Tensions Reduce the Odds
As MIT nuclear expert Theodore Postol noted last year, "Had the false alert of 1995 occurred instead during a political crisis, Russian nuclear forces might have been launched. American early warning systems would have immediately detected the launch, and this might then have led to the immediate launch of US forces in response to the Russian launch.”
Recent years have brought us accounts of missing nuclear missiles, drug use by Minuteman missile crews, shocking security breaches, crew commanders falling asleep, computer failures, a silo fire that went undetected by smoke alarms, and much more.
And just this week we were reminded by the Government Accountability Office that the Pentagon’s "Strategic Automated Command and Control System” uses 8-inch floppy disks and 1970s-vintage computers.

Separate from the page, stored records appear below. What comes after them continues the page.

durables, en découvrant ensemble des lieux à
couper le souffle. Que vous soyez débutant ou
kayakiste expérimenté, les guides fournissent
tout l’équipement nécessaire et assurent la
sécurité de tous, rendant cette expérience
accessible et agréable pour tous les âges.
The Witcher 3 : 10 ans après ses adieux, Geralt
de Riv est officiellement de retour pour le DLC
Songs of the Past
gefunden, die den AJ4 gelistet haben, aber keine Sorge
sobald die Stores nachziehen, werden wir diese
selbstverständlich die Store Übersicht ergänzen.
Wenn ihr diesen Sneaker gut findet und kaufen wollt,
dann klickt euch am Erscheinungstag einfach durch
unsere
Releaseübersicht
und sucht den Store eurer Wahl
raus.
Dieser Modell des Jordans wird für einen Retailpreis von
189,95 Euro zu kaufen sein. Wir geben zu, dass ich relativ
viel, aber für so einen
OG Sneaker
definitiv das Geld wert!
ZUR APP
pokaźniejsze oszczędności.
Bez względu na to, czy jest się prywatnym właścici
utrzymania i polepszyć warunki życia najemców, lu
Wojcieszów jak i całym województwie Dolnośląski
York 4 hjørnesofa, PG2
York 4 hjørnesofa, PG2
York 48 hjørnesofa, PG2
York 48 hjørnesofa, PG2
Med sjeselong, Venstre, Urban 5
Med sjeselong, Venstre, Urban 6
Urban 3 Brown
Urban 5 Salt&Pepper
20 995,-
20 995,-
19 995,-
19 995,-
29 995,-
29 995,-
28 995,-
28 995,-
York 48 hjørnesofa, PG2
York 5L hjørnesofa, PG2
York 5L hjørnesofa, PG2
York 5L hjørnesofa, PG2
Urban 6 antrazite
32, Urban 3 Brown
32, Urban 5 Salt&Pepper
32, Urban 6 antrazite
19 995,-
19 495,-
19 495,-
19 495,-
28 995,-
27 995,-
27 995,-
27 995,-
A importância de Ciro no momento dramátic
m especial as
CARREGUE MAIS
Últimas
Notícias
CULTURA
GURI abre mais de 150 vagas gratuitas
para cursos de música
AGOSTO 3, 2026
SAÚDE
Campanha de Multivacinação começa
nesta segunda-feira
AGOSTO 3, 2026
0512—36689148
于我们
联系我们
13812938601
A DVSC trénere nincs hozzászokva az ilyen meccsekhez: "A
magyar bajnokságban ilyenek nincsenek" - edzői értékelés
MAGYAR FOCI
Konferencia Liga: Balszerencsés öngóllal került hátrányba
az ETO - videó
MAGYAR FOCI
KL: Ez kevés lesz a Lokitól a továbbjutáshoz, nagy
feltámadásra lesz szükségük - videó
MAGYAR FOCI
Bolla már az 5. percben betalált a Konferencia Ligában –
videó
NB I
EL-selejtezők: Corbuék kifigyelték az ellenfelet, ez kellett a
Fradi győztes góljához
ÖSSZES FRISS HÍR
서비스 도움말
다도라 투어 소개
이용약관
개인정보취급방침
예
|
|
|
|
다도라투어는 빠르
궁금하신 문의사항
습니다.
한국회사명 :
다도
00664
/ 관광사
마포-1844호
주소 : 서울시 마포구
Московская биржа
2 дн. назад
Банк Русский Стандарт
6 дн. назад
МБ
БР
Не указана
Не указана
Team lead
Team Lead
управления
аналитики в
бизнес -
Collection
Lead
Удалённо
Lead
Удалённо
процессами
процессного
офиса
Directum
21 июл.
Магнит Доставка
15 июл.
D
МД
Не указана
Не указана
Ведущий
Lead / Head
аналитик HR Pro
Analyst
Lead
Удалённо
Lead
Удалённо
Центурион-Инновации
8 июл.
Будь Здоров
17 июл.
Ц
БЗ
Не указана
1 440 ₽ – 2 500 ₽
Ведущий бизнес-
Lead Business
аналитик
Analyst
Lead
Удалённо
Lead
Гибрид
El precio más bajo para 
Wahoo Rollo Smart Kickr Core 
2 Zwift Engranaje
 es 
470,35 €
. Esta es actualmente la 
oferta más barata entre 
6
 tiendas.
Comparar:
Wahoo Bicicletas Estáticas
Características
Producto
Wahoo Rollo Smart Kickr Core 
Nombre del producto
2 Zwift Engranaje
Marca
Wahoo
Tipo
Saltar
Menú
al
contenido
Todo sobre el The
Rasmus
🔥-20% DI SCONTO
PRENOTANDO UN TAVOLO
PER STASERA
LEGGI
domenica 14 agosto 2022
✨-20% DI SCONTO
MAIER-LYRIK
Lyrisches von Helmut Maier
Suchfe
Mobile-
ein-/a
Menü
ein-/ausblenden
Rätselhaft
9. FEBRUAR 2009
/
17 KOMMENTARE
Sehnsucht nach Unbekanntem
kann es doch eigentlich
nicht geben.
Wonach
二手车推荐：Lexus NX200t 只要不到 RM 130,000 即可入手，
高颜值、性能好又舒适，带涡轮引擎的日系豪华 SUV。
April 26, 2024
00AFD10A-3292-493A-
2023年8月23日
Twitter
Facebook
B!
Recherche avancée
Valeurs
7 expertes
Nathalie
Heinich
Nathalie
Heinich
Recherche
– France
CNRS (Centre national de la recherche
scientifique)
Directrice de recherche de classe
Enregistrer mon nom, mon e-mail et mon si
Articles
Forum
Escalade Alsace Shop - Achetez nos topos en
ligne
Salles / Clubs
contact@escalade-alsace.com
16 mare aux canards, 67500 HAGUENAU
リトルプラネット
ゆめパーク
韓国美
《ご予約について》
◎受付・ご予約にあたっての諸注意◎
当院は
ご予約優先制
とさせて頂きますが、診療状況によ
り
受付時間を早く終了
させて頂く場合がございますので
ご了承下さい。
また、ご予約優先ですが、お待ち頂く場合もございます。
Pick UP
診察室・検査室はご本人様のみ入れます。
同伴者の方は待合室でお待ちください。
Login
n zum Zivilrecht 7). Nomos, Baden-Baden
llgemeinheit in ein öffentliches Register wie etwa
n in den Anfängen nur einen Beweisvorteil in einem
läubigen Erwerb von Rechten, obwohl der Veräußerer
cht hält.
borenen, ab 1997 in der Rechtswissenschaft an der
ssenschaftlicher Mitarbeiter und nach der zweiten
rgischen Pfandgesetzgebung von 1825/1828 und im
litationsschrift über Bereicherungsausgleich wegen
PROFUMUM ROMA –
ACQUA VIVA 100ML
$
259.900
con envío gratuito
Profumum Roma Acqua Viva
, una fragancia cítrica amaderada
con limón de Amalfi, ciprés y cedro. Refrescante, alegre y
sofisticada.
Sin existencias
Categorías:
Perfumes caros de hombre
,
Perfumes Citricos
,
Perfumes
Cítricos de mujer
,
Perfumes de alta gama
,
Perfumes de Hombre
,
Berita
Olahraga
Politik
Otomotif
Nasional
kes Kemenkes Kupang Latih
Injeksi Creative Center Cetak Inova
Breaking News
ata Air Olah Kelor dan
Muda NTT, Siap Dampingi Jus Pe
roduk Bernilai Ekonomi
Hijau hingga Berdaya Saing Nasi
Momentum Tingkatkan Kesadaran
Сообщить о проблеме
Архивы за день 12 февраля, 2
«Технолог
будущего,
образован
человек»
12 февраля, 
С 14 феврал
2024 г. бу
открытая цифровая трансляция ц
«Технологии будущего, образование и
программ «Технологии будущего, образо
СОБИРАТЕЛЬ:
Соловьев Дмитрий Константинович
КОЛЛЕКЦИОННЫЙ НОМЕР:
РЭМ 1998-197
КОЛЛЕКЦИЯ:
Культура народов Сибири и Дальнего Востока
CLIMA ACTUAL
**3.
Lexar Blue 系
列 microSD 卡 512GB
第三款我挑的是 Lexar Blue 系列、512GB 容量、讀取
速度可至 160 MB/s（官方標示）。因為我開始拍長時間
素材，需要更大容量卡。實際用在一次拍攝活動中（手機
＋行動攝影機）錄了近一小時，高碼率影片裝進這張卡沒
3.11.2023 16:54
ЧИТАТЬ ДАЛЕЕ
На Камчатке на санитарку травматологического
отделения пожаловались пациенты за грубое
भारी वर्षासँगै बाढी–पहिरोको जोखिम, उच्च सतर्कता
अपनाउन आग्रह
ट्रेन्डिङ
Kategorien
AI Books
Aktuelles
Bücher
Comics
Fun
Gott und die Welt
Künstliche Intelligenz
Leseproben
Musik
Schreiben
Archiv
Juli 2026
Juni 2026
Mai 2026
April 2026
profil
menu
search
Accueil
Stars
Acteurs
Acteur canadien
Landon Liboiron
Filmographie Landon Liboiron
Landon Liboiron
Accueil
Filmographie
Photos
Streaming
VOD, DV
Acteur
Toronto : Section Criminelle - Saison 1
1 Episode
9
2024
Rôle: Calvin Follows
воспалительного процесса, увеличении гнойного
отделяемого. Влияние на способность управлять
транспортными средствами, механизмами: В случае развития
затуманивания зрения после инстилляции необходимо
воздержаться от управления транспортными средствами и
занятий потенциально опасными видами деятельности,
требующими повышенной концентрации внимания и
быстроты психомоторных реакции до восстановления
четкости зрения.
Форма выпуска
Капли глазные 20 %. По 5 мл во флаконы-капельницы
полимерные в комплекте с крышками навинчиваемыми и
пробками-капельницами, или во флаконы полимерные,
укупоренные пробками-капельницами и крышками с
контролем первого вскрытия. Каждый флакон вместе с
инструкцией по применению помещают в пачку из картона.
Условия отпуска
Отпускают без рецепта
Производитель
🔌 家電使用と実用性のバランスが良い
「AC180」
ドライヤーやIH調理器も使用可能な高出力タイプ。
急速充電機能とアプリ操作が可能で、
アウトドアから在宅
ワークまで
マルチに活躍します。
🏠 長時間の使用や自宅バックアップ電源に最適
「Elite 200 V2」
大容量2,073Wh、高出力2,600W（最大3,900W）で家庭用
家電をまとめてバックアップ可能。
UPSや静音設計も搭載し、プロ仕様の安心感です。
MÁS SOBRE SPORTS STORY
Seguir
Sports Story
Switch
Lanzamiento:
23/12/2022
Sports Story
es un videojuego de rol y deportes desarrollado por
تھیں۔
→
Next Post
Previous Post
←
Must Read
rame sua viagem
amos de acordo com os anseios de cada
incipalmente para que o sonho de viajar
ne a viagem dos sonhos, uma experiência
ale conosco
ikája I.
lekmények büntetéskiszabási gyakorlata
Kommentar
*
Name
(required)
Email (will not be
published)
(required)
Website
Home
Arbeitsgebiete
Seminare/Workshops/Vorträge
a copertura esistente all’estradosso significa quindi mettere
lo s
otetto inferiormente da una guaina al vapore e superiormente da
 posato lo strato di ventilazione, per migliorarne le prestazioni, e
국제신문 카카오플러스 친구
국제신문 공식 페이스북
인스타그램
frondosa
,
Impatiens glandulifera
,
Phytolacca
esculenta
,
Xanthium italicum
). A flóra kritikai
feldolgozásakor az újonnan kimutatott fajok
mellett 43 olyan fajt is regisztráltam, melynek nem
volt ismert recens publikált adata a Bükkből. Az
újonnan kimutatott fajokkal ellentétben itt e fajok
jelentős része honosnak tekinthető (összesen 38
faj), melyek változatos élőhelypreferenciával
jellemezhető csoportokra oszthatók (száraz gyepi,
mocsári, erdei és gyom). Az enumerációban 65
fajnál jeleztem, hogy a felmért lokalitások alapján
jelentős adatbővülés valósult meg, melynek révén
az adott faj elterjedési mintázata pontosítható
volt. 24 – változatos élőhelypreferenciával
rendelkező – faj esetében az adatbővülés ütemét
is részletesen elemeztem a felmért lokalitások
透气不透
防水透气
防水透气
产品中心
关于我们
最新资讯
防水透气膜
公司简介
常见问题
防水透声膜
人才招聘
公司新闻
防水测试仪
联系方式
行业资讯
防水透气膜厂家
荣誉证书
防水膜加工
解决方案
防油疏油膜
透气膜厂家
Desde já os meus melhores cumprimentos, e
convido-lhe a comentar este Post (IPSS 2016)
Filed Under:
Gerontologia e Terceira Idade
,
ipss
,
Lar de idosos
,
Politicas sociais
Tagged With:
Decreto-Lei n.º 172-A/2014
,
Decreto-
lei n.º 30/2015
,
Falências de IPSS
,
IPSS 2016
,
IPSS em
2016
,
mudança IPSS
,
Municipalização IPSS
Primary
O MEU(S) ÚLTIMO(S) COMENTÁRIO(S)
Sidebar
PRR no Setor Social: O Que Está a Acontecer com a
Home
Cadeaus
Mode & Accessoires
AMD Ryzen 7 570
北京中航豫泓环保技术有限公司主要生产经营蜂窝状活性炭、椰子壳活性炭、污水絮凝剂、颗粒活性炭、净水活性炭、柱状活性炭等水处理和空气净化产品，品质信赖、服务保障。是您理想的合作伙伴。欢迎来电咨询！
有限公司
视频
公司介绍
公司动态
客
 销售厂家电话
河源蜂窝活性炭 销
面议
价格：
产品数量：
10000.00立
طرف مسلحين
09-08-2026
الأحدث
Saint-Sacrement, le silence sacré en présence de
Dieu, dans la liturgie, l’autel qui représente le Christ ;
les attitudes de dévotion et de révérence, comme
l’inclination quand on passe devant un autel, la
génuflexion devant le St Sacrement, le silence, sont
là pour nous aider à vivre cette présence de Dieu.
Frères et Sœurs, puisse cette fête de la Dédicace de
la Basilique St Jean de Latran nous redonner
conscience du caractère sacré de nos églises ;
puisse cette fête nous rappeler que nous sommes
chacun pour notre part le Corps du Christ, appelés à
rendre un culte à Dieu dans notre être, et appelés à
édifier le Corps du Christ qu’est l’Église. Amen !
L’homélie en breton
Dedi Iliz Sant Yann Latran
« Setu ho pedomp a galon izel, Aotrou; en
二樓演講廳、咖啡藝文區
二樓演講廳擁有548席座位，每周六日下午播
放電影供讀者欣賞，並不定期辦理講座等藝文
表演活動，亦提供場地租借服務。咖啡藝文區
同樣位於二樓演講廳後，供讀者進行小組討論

The Pentagon insisted in 2014 that the system "is extremely safe and extremely secure” — after all, how many hackers know how to operate such ancient technology? — but Princeton University’s Bruce Blair, a former Air Force ICBM launch-control officer, said this week, "The floppy disks are associated with a nuclear-communications system that was unreliable even when the system was upgraded in the 1970s.”
No doubt the odds of any one of these accidents triggering a war or mass catastrophe were low. But odds increase with the number of incidents. If the probability of a disaster from one incident is only one in 100, the odds of ruin from 20 such incidents rise to nearly one in five. Those are not comforting numbers.
That’s why it’s critical that the United States and Russia get serious about promoting world security by eliminating first-use and "launch on warning” policies that heighten the risk of accidental wars. They must also sharply reduce the size of nuclear arsenals that are difficult to track, safeguard and maintain.
Instead, President Obama has embarked on a trillion dollar program of nuclear modernization and a dangerous policy of confrontation with Russia in Eastern Europe. (Russia is not blameless in these matters, of course.) Such policies are, in turn, prompting China’s military to pursue a nuclear expansion program of its own — including a dangerous shift to hair-trigger alerts and a launch-on-warning policy.
Former Defense Secretary Perry warns that all of this is putting the world "on the brink of a new nuclear arms race.” That’s not what we expected from the President who was awarded a Nobel Peace Prize in part for his call to reduce the threat of nuclear weapons. Let’s hope Obama’s visit to Hiroshima rekindles his commitment to helping create a safer world.